Problem description: From the records below, set down exactly the lines starting with the line that contains "M549,781l53,14 24,-6 8,17" and going on through the line that contains "M450,21l22,18 29,33 42,87". Nothing else is wanted.

◇ ◇ ◇

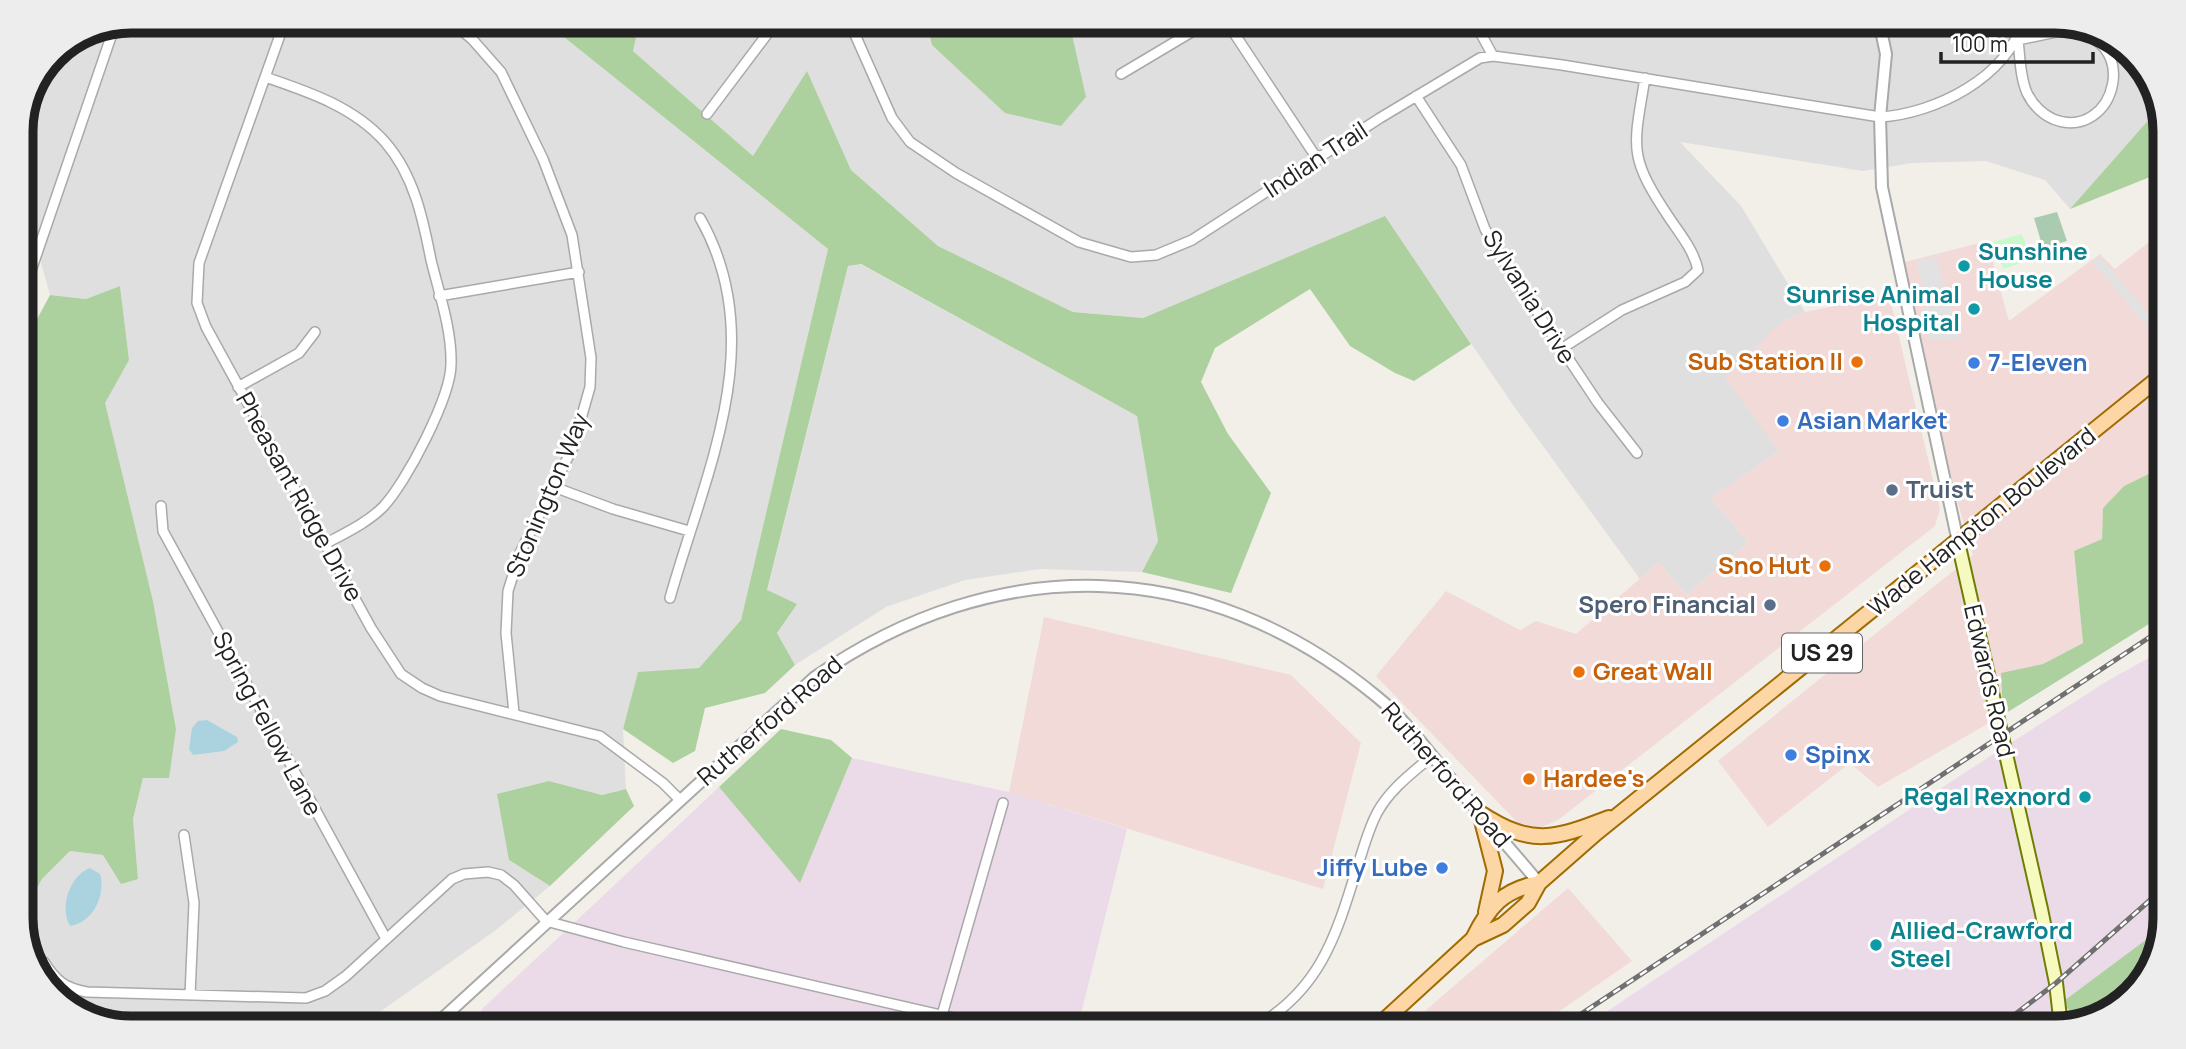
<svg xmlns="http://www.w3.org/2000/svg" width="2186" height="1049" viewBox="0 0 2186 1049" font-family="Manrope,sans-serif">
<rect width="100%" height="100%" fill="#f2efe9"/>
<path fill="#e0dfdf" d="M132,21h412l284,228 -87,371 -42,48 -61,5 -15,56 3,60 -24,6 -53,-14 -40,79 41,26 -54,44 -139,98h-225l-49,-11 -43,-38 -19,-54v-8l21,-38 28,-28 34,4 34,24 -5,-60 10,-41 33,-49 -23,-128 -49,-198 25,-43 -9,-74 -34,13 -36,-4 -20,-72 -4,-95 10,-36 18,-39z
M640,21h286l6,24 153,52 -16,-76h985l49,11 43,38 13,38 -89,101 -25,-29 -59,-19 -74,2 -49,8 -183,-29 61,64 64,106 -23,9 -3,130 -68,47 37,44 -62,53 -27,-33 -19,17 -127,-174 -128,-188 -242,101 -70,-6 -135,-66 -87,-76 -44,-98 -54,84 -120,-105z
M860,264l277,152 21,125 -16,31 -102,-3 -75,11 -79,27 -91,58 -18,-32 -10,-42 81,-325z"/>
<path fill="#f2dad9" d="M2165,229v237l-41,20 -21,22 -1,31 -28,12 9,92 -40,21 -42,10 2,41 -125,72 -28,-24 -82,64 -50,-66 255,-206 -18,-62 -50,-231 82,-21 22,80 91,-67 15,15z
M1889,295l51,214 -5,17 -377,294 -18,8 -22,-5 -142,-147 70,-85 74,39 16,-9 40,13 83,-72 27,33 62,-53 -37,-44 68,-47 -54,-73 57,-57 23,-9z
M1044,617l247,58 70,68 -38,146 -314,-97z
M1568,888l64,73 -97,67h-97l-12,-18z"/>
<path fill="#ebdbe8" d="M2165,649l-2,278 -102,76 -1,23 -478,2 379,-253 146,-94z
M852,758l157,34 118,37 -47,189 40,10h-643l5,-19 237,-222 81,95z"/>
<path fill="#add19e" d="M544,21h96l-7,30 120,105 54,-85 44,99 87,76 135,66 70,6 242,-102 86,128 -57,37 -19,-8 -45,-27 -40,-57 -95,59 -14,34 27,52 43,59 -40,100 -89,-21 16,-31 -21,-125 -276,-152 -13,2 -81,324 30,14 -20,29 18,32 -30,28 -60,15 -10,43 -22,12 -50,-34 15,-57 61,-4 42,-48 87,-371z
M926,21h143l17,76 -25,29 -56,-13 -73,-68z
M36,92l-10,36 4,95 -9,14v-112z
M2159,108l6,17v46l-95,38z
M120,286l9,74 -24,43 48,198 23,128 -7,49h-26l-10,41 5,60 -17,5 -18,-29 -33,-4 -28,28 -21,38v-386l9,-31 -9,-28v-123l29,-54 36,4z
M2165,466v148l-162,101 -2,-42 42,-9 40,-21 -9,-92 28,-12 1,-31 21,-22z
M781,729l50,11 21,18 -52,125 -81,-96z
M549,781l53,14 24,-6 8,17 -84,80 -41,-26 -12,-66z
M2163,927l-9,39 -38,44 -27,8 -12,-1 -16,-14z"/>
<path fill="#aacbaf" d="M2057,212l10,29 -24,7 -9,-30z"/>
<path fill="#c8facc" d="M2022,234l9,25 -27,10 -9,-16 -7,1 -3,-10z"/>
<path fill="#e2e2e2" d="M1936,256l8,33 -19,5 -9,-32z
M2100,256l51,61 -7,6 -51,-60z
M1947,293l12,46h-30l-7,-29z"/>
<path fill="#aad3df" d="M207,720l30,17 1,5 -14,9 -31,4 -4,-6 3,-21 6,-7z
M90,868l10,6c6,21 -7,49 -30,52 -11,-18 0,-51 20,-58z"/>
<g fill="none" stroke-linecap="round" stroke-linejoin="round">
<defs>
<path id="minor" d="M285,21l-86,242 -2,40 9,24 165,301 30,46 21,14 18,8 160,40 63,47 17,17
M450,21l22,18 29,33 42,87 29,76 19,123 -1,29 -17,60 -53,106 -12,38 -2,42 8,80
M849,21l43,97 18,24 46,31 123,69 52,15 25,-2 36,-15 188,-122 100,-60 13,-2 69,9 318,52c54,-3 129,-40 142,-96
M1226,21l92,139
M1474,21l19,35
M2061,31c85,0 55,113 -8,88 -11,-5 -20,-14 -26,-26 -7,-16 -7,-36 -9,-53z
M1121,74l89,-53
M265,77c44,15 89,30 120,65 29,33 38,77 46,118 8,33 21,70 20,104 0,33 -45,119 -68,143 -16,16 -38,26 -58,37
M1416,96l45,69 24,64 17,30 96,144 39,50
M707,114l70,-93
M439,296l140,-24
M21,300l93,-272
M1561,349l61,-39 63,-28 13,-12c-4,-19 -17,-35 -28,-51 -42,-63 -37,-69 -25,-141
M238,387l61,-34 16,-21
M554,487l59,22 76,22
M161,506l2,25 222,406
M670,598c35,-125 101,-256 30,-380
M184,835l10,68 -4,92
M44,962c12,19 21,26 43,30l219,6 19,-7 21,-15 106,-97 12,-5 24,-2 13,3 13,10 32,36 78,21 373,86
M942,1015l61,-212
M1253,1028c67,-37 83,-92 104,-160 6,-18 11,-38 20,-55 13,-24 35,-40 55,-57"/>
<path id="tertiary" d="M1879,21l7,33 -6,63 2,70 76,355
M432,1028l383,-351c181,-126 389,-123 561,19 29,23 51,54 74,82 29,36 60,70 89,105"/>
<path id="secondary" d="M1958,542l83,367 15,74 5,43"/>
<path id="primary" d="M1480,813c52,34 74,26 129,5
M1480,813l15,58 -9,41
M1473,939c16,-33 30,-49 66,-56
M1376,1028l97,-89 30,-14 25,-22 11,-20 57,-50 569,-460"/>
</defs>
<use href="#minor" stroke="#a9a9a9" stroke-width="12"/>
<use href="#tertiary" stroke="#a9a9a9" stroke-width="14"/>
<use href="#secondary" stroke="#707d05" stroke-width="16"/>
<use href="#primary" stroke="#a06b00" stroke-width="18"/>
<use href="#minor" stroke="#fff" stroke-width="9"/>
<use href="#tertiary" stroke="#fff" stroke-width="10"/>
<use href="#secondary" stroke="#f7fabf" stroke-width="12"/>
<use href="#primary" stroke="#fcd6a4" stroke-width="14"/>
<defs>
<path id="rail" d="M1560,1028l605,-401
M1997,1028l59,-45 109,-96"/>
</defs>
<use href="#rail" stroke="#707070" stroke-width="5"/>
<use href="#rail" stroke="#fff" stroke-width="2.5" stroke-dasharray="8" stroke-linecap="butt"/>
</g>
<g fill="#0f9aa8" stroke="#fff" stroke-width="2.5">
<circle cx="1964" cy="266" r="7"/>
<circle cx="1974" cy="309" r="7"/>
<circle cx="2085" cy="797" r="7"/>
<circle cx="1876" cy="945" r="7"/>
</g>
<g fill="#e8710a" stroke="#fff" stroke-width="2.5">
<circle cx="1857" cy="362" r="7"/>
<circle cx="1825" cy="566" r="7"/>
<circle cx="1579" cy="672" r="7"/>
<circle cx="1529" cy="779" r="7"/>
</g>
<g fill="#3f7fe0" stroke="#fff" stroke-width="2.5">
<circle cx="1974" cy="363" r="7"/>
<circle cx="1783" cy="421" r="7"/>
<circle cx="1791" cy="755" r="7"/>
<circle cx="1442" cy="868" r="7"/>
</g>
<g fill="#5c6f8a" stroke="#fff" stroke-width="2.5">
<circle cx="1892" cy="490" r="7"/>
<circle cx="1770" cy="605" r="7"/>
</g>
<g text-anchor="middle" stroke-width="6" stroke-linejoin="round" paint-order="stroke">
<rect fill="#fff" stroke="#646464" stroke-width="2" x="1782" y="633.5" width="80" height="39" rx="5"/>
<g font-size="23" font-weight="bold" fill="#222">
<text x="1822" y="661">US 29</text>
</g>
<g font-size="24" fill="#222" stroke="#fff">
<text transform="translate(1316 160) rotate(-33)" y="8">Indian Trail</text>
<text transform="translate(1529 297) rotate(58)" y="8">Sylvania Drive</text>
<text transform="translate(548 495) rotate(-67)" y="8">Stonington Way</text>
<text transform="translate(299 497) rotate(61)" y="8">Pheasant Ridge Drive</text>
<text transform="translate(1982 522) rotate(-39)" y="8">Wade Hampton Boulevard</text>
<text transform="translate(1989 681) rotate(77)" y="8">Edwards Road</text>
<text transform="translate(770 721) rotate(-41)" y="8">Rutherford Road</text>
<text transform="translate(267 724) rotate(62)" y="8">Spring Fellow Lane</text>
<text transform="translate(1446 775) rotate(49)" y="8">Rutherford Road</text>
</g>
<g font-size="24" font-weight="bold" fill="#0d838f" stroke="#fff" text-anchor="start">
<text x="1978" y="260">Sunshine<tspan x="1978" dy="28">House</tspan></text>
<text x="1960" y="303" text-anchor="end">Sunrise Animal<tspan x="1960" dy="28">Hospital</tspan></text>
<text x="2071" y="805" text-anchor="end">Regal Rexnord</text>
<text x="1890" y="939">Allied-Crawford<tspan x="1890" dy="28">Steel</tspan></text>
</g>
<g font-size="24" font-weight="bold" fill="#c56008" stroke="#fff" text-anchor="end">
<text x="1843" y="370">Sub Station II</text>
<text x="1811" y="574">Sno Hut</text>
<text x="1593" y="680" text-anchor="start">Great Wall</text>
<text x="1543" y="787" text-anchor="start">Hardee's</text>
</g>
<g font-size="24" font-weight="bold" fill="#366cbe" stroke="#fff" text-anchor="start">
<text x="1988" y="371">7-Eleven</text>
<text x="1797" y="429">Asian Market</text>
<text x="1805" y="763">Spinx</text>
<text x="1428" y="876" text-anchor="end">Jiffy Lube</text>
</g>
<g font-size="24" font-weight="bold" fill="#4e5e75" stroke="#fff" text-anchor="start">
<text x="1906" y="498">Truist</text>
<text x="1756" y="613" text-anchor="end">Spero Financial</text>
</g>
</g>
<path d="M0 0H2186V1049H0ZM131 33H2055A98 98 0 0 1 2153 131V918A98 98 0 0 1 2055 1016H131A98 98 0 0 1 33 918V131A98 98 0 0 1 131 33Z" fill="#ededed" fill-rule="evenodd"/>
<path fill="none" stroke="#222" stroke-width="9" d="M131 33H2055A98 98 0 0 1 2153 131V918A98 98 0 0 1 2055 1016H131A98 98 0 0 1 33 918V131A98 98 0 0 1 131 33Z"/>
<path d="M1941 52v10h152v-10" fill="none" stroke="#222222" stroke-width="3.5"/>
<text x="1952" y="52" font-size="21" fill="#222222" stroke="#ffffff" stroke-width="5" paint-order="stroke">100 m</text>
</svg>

◇ ◇ ◇

Result:
M549,781l53,14 24,-6 8,17 -84,80 -41,-26 -12,-66z
M2163,927l-9,39 -38,44 -27,8 -12,-1 -16,-14z"/>
<path fill="#aacbaf" d="M2057,212l10,29 -24,7 -9,-30z"/>
<path fill="#c8facc" d="M2022,234l9,25 -27,10 -9,-16 -7,1 -3,-10z"/>
<path fill="#e2e2e2" d="M1936,256l8,33 -19,5 -9,-32z
M2100,256l51,61 -7,6 -51,-60z
M1947,293l12,46h-30l-7,-29z"/>
<path fill="#aad3df" d="M207,720l30,17 1,5 -14,9 -31,4 -4,-6 3,-21 6,-7z
M90,868l10,6c6,21 -7,49 -30,52 -11,-18 0,-51 20,-58z"/>
<g fill="none" stroke-linecap="round" stroke-linejoin="round">
<defs>
<path id="minor" d="M285,21l-86,242 -2,40 9,24 165,301 30,46 21,14 18,8 160,40 63,47 17,17
M450,21l22,18 29,33 42,87 29,76 19,123 -1,29 -17,60 -53,106 -12,38 -2,42 8,80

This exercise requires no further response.